Scene images with change listings
[Start of Attachment]
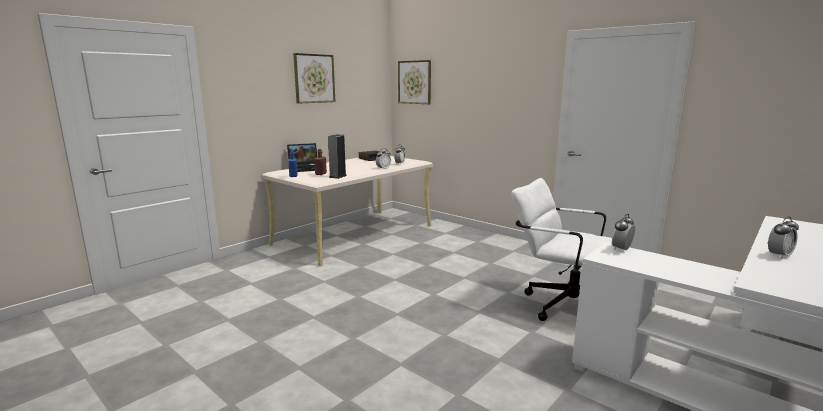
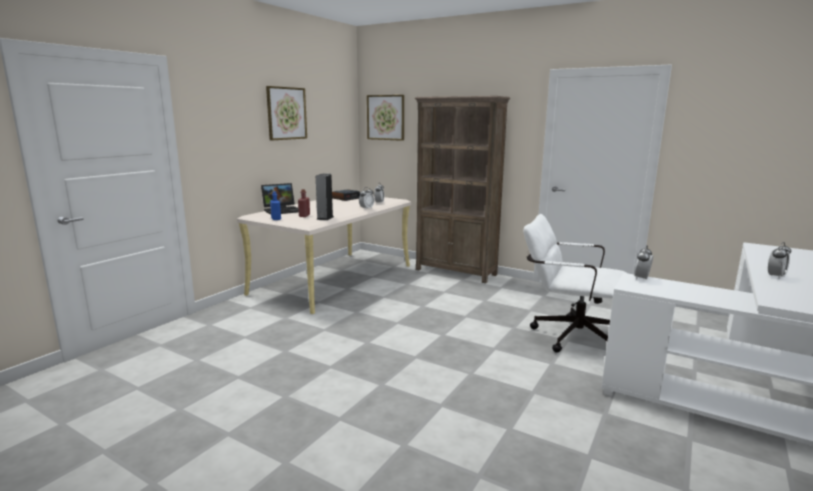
camera: 10 degrees left, 0 degrees up
none -> brown bookcase [415,96,510,283]

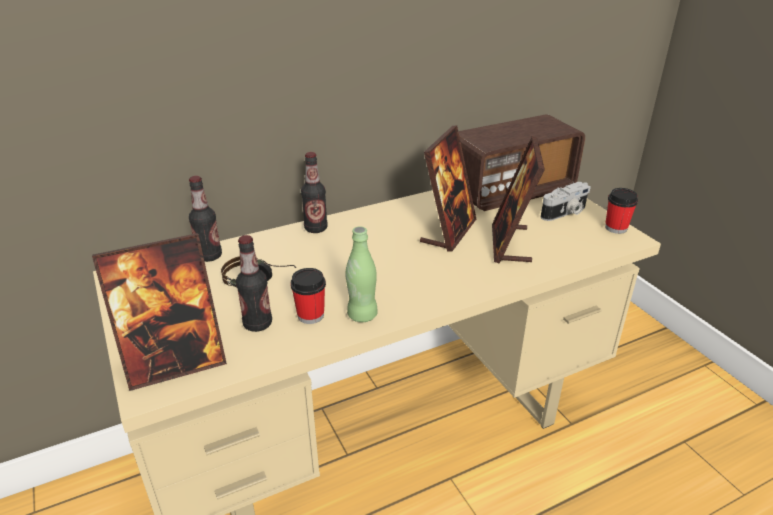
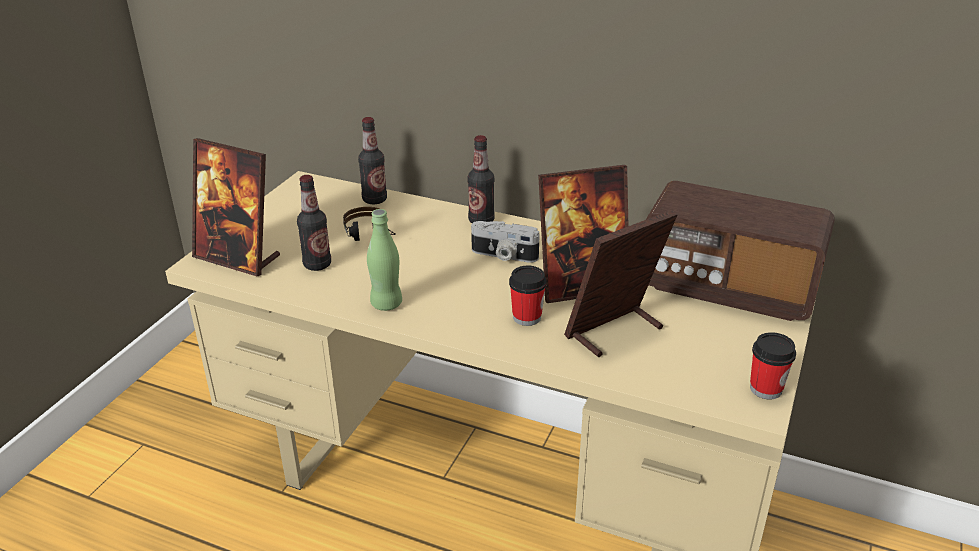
camera: 50 degrees right, 0 degrees up
cup [290,268,326,324] -> cup moved to [509,266,547,326]
camera [541,182,591,221] -> camera moved to [471,221,540,263]

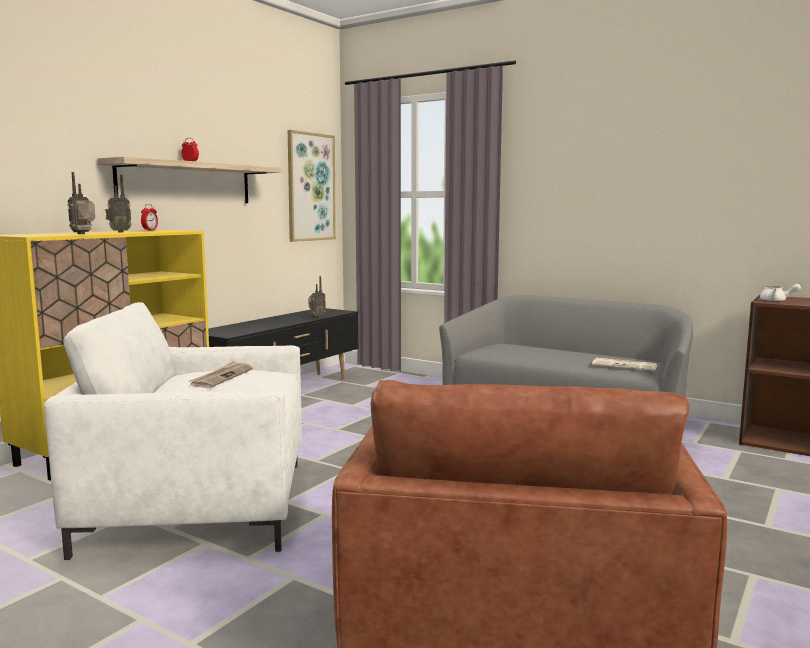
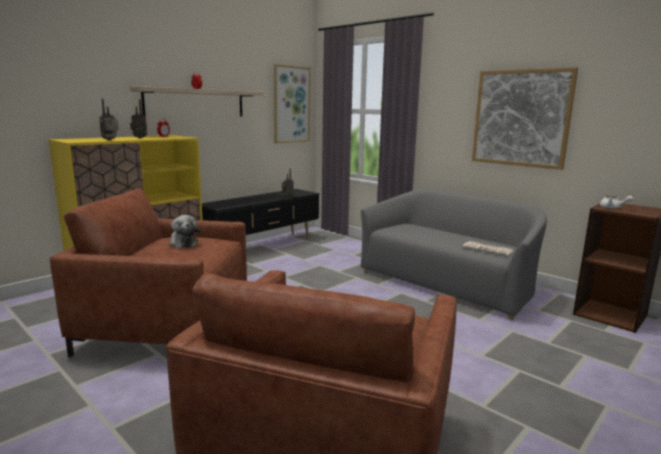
camera: 10 degrees right, 5 degrees up
white armchair [44,302,302,560] -> brown armchair [50,189,247,357]
newspaper [189,361,253,388] -> plush toy [169,215,200,248]
none -> picture [472,67,578,170]

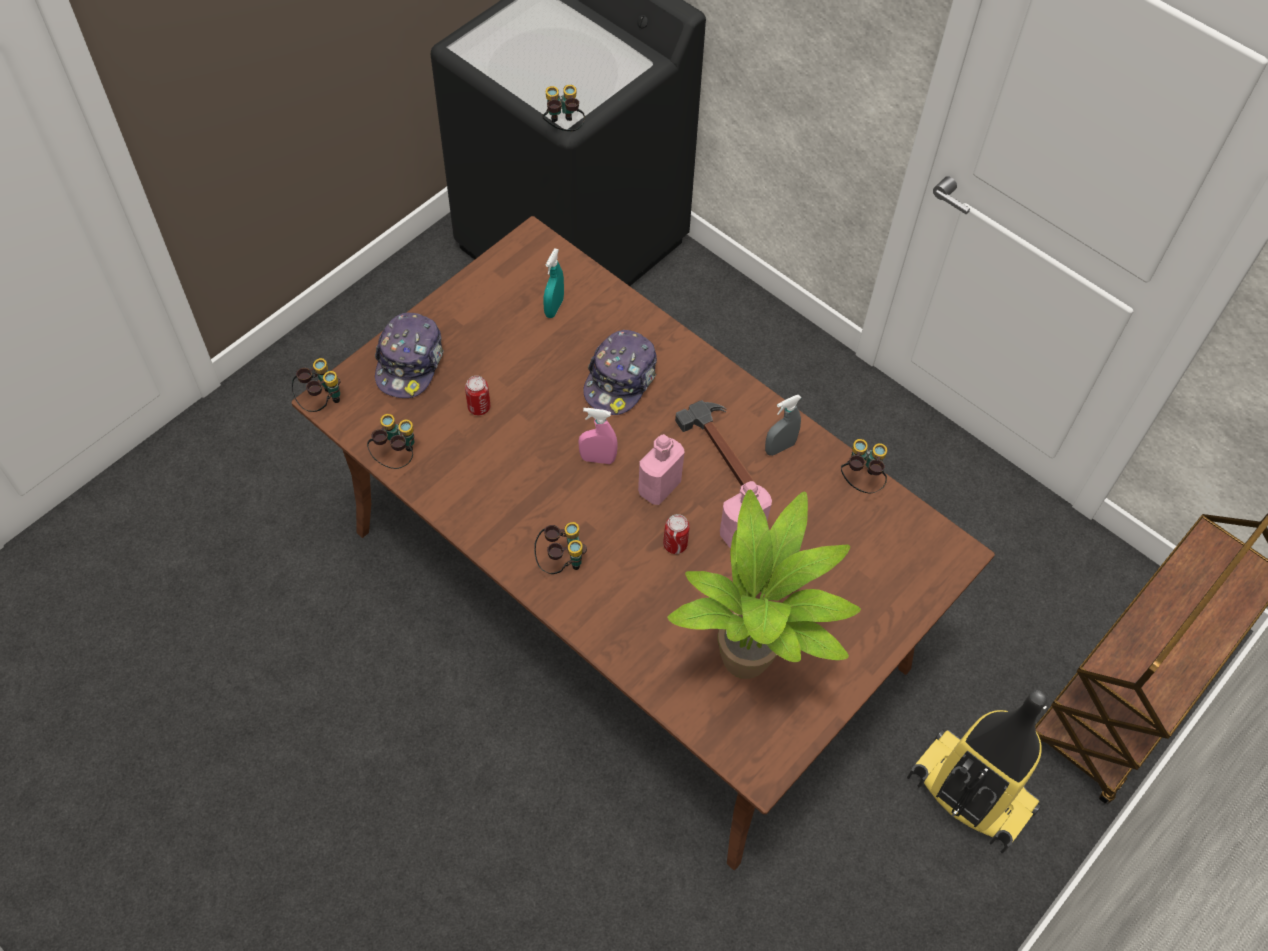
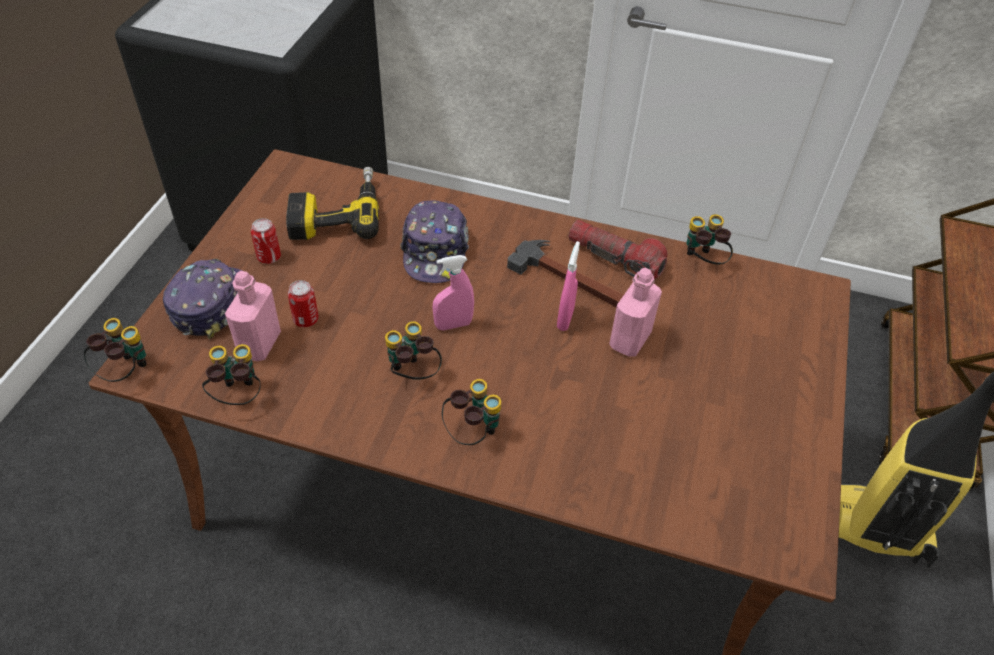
camera: 25 degrees left, 10 degrees down
cap [375,313,444,398] -> cap turned 150 degrees counterclockwise [163,259,242,339]
binoculars [542,85,585,131] -> binoculars moved to [385,321,442,380]
turquoise spray bottle [543,248,564,318] -> power drill [286,167,379,240]
pink bottle [638,434,685,505] -> pink bottle moved to [225,271,281,361]
can [663,514,690,554] -> can moved to [251,218,281,264]
potted plant [667,490,861,679] -> none
grey spray bottle [765,395,801,456] -> flashlight [568,220,667,279]
none -> pink spray bottle [557,241,580,331]

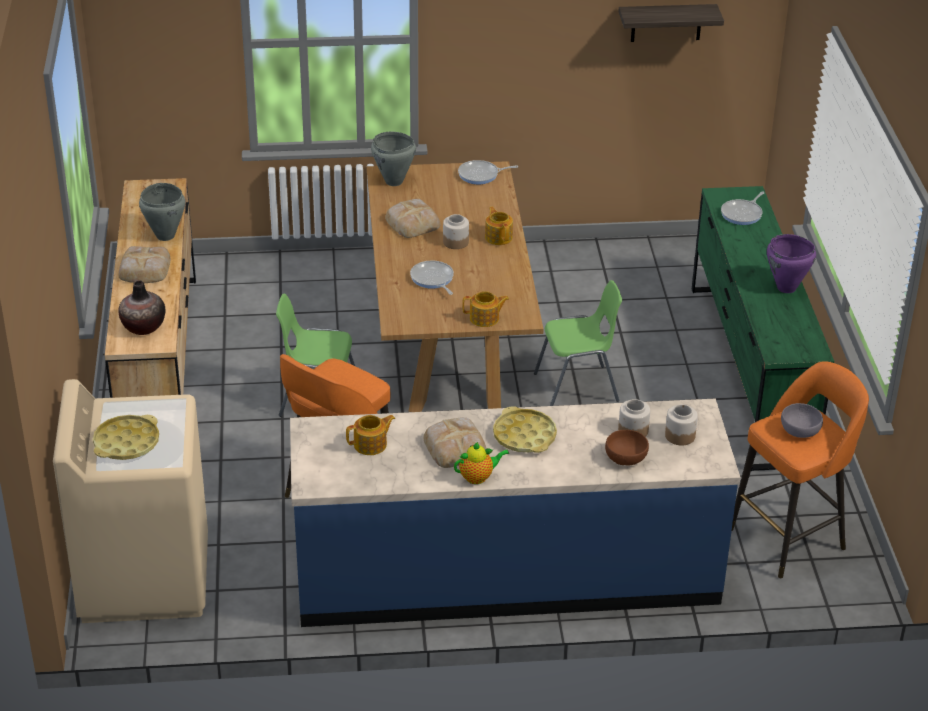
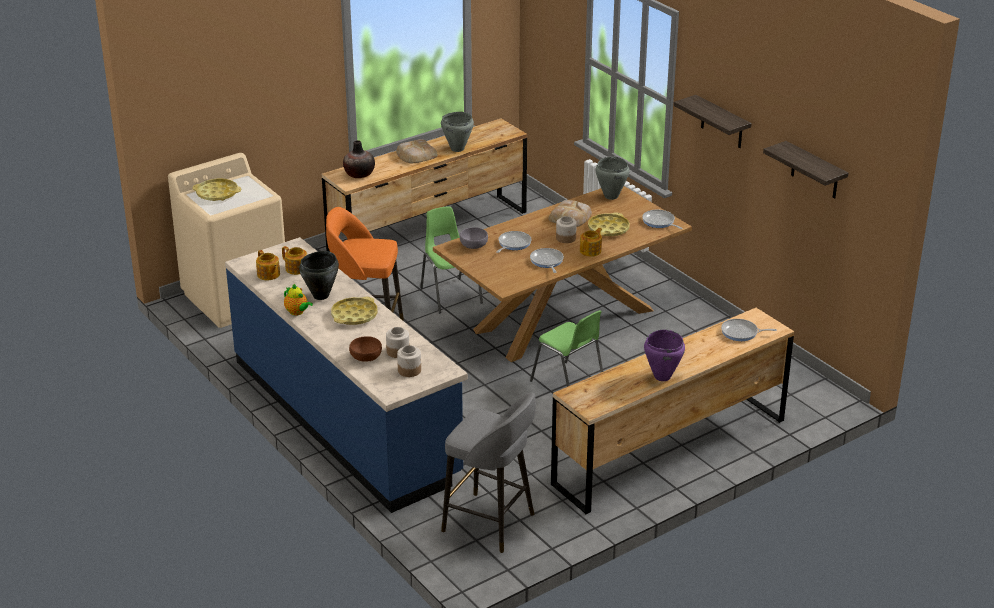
camera: 60 degrees right, 5 degrees down
bread [423,417,487,468] -> black cooking pot [299,251,339,300]
teapot [462,291,509,327] -> teapot moved to [256,250,280,280]
green dresser [692,186,834,471] -> brown dresser [551,308,794,514]
orange stool [732,361,869,578] -> grey stool [441,393,536,553]
grey bowl [781,403,823,438] -> grey bowl moved to [460,227,488,249]
none -> frying pan [530,248,564,273]
none -> yellow tray [588,212,630,236]
none -> shelf [674,95,752,148]

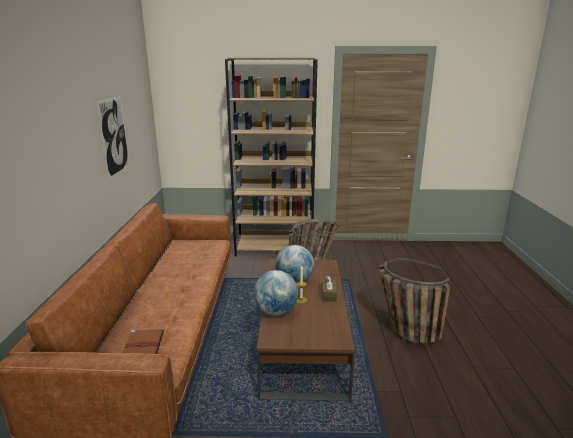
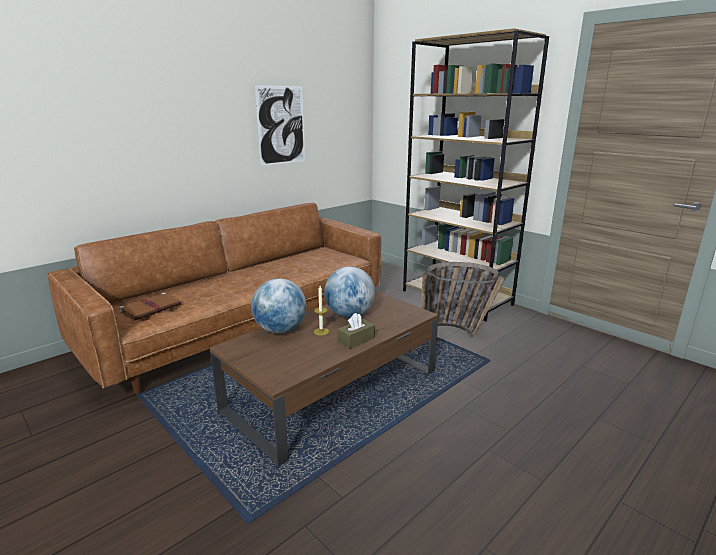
camera: 45 degrees right, 0 degrees up
basket [379,258,451,344] -> none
[End of Attachment]
-- WHAT YOU SHOULD DO --
Retype, exactly as written, each line from the one containing "none -> yellow tray [588,212,630,236]" through the end of the data above, and leave out every picture.

-- ANSWER SPACE --
none -> yellow tray [588,212,630,236]
none -> shelf [674,95,752,148]

camera: 45 degrees right, 0 degrees up
basket [379,258,451,344] -> none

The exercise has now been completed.